Task details: Print verbatim the lines from the beginning of the entries through the line containing "wrist: (67, 126)", both ends included. Pictures should be left out.

(Data excerpts)
------------------------------------------------
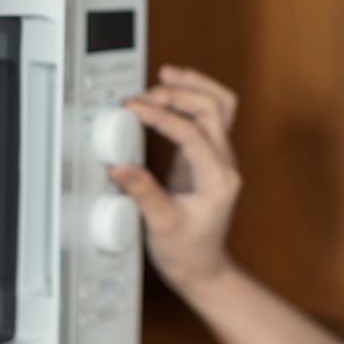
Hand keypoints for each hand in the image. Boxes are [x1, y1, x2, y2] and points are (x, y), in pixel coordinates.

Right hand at [108, 64, 240, 296]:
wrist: (203, 268)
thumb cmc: (189, 253)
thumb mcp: (162, 225)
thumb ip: (142, 193)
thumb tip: (119, 166)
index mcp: (219, 179)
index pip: (193, 133)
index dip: (162, 115)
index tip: (134, 108)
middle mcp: (224, 163)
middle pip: (213, 108)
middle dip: (179, 93)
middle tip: (144, 95)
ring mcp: (218, 158)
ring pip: (219, 106)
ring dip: (193, 86)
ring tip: (165, 74)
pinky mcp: (205, 157)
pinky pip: (208, 116)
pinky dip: (191, 98)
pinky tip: (169, 93)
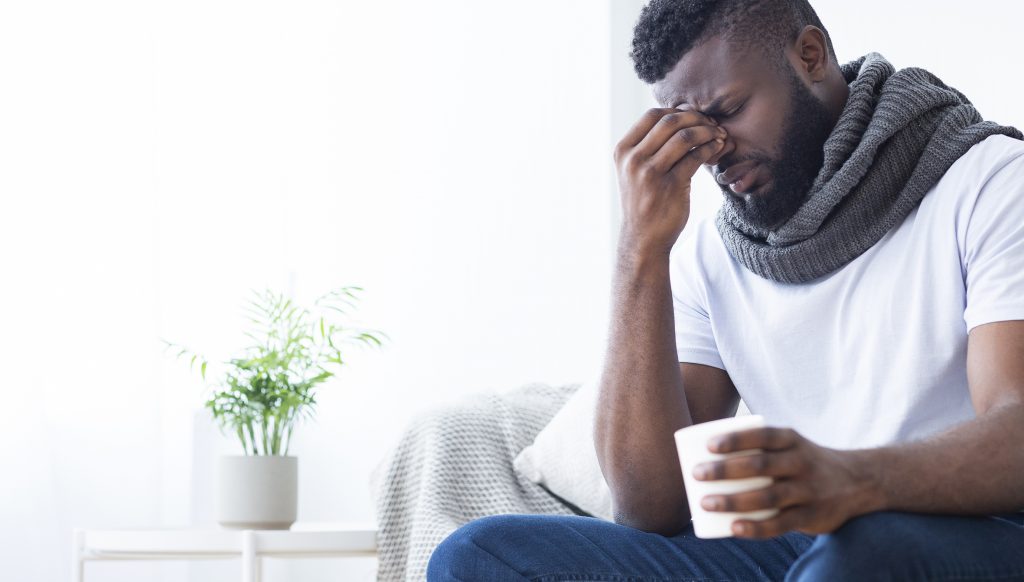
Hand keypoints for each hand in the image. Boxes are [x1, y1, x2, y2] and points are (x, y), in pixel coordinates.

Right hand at [613, 108, 726, 256]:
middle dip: (696, 118)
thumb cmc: (643, 202)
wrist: (643, 239)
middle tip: (712, 124)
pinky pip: (696, 157)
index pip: (651, 115)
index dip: (677, 111)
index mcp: (623, 151)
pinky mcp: (671, 186)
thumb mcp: (633, 171)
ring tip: (719, 135)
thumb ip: (647, 146)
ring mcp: (650, 173)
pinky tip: (718, 148)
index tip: (693, 118)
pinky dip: (711, 148)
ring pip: (685, 137)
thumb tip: (679, 118)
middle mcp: (633, 159)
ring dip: (707, 131)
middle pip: (670, 122)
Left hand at [692, 427, 883, 538]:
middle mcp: (801, 463)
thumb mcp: (790, 445)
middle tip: (697, 474)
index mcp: (792, 440)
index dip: (735, 439)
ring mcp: (808, 491)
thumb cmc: (805, 462)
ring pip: (768, 497)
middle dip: (725, 470)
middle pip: (760, 465)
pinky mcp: (812, 516)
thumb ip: (758, 447)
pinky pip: (781, 524)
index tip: (709, 446)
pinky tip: (733, 528)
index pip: (762, 436)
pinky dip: (756, 528)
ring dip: (734, 501)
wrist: (859, 482)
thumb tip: (704, 452)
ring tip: (705, 502)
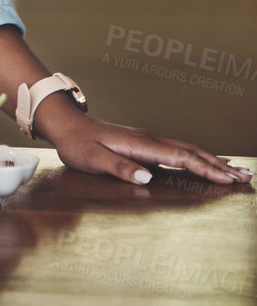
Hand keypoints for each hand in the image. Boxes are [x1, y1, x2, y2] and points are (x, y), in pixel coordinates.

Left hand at [44, 111, 253, 185]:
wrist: (67, 126)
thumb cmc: (78, 145)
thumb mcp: (92, 159)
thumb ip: (119, 167)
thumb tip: (147, 176)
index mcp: (141, 144)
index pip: (181, 157)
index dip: (205, 168)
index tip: (227, 179)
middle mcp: (151, 139)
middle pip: (193, 152)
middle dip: (220, 165)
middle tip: (246, 178)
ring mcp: (150, 140)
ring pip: (189, 150)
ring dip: (214, 161)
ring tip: (238, 172)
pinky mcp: (148, 144)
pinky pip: (180, 151)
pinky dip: (200, 157)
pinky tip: (208, 163)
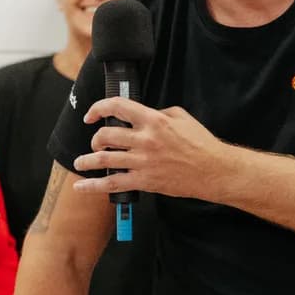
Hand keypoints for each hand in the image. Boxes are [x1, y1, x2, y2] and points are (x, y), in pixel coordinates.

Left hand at [75, 97, 224, 199]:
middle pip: (105, 135)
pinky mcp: (144, 181)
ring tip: (80, 163)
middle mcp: (145, 140)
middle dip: (94, 139)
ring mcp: (143, 162)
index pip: (117, 107)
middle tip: (95, 143)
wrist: (214, 170)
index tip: (92, 115)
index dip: (98, 108)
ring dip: (86, 161)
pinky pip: (112, 183)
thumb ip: (158, 113)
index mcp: (153, 120)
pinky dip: (93, 186)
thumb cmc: (201, 144)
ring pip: (104, 159)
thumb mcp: (181, 116)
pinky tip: (81, 187)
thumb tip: (141, 116)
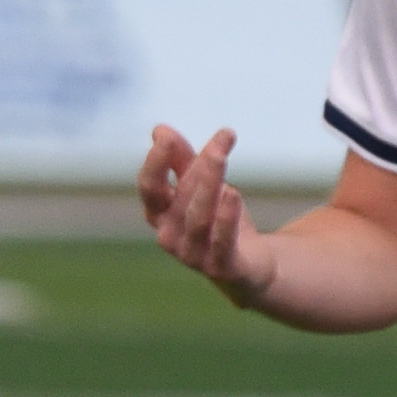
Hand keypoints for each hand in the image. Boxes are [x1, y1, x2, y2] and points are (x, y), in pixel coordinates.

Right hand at [137, 124, 270, 307]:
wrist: (247, 267)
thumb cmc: (217, 221)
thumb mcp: (200, 185)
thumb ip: (181, 159)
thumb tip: (159, 129)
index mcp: (160, 214)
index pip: (150, 187)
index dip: (155, 162)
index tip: (167, 137)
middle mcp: (170, 236)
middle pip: (180, 196)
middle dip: (201, 165)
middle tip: (224, 137)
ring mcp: (193, 254)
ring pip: (199, 217)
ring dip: (211, 183)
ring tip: (223, 156)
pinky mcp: (221, 267)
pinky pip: (221, 242)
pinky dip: (226, 218)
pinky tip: (233, 194)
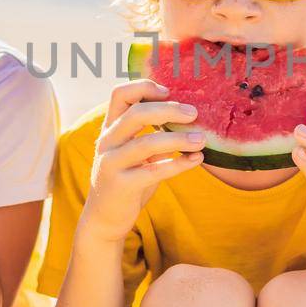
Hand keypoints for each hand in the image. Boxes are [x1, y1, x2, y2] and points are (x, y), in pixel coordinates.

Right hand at [79, 80, 203, 242]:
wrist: (104, 219)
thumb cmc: (127, 180)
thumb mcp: (134, 153)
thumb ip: (150, 135)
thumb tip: (187, 117)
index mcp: (110, 129)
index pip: (120, 94)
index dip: (144, 87)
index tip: (169, 92)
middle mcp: (107, 142)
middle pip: (136, 113)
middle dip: (168, 110)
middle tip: (194, 113)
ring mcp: (111, 163)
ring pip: (146, 143)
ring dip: (178, 139)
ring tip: (201, 140)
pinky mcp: (121, 186)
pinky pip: (154, 171)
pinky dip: (179, 164)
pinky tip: (197, 160)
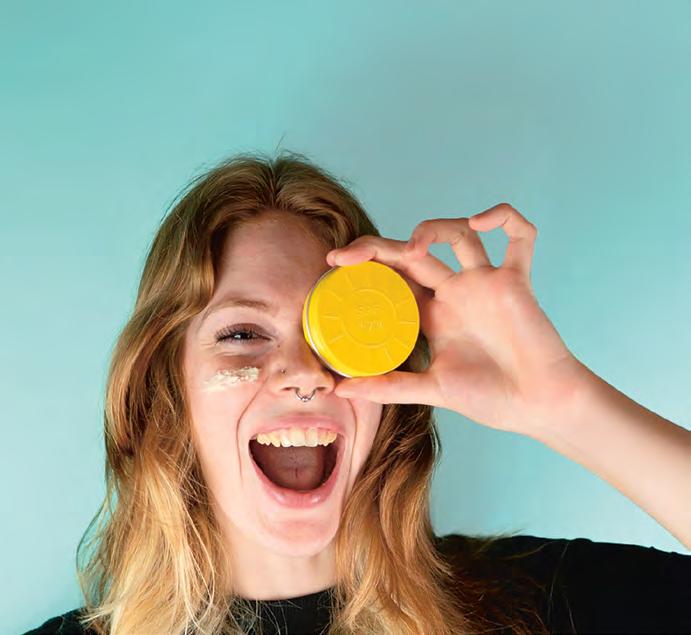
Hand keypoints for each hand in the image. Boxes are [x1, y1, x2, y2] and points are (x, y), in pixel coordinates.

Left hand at [326, 203, 586, 435]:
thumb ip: (389, 386)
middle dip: (380, 247)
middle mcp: (455, 293)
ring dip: (435, 228)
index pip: (393, 279)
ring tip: (414, 245)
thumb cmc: (491, 399)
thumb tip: (341, 389)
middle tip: (348, 255)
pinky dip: (505, 219)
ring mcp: (485, 284)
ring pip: (459, 235)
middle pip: (415, 252)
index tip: (334, 265)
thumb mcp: (432, 389)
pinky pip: (519, 237)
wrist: (539, 406)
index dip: (365, 266)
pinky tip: (482, 221)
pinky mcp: (516, 281)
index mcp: (432, 315)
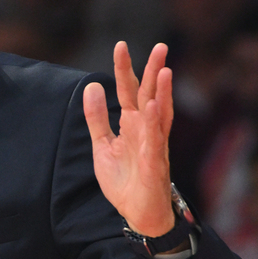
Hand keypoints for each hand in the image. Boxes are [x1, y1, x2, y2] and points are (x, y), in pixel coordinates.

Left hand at [83, 42, 174, 237]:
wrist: (137, 213)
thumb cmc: (125, 179)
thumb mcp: (102, 145)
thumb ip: (97, 118)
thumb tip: (92, 86)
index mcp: (133, 124)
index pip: (129, 91)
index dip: (124, 69)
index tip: (121, 46)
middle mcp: (146, 130)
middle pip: (150, 96)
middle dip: (154, 72)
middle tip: (160, 47)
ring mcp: (153, 145)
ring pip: (160, 114)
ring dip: (162, 93)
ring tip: (164, 70)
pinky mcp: (154, 163)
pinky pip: (155, 141)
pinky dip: (154, 124)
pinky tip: (154, 107)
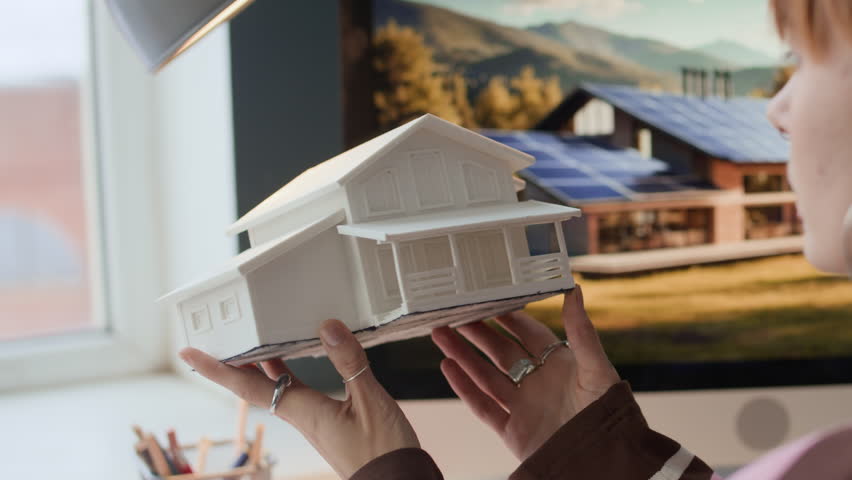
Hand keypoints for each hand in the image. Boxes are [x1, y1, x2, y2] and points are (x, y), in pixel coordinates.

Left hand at [180, 319, 419, 478]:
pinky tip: (294, 358)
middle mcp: (300, 415)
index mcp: (303, 410)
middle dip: (233, 362)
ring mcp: (311, 419)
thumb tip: (328, 327)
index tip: (190, 352)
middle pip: (255, 384)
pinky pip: (295, 390)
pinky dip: (287, 370)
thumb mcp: (370, 401)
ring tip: (250, 338)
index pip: (249, 385)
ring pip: (274, 386)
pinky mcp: (325, 421)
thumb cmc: (383, 451)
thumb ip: (349, 362)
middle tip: (216, 337)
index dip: (217, 369)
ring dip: (259, 363)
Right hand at [431, 285, 619, 460]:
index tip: (488, 298)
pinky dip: (464, 388)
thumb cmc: (608, 416)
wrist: (602, 464)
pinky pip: (483, 407)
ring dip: (462, 356)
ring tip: (440, 334)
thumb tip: (574, 289)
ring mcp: (523, 407)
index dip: (509, 317)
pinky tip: (448, 368)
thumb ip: (582, 332)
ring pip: (485, 376)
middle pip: (501, 352)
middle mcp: (538, 384)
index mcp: (560, 366)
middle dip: (477, 333)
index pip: (529, 334)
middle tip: (455, 314)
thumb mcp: (597, 369)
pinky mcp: (513, 432)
------------------------------------------------
Answer for the task:
Hand keypoints for each hand in the image. Boxes are [x1, y1, x2, y2] and points are (x, y), in pixel coordinates.

Right hand at [108, 64, 240, 296]:
wrist: (203, 268)
thumb cmc: (189, 253)
thumb mcp: (162, 225)
thumb ip: (142, 193)
thumb tip: (119, 166)
index mcp: (219, 179)
index pip: (193, 133)
index dip: (162, 115)
index tip: (134, 108)
middle mcp: (224, 163)
middle pip: (213, 108)
middle dip: (179, 93)
middle tip: (144, 95)
ring mcp: (218, 158)
ring pip: (219, 106)
ring dip: (193, 86)
ring tip: (165, 74)
pinky mcp: (205, 157)
pinky pip: (208, 116)
pinky dip: (191, 98)
pinky tip: (169, 93)
Hand keypoints for each hand in the image. Boxes are [x1, y1, x2, y2] and points are (x, y), in pixel coordinates.

Right hand at [613, 108, 726, 256]:
middle dip: (696, 118)
thumb cmc: (643, 202)
wrist: (643, 239)
middle tip: (712, 124)
pinky pip: (696, 157)
index pip: (651, 115)
index dip: (677, 111)
index mcp: (623, 151)
pinky mcp: (671, 186)
thumb mcp: (633, 171)
ring tip: (719, 135)
thumb ip: (647, 146)
ring mcp: (650, 173)
pinky tip: (718, 148)
index tip: (693, 118)
pinky dip: (711, 148)
ring pip: (685, 137)
thumb tip: (679, 118)
middle mcp: (633, 159)
ring dip: (707, 131)
middle pip: (670, 122)
Left hand at [692, 427, 883, 538]:
middle mcp: (801, 463)
thumb mcp: (790, 445)
middle tip: (697, 474)
index mcp: (792, 440)
index dip: (735, 439)
ring mcp: (808, 491)
thumb cmc: (805, 462)
ring pip: (768, 497)
middle dip: (725, 470)
middle pip: (760, 465)
pinky mcp: (812, 516)
thumb ip: (758, 447)
pinky pip: (781, 524)
index tip: (709, 446)
pinky tip: (733, 528)
index pip: (762, 436)
pinky dip: (756, 528)
ring dip: (734, 501)
wrist: (859, 482)
thumb tip: (704, 452)
ring tip: (705, 502)
Hand keypoints for each hand in the image. Boxes are [x1, y1, x2, y2] and points are (x, y), in pixel coordinates.

Left hand at [44, 111, 253, 185]:
wrist: (67, 126)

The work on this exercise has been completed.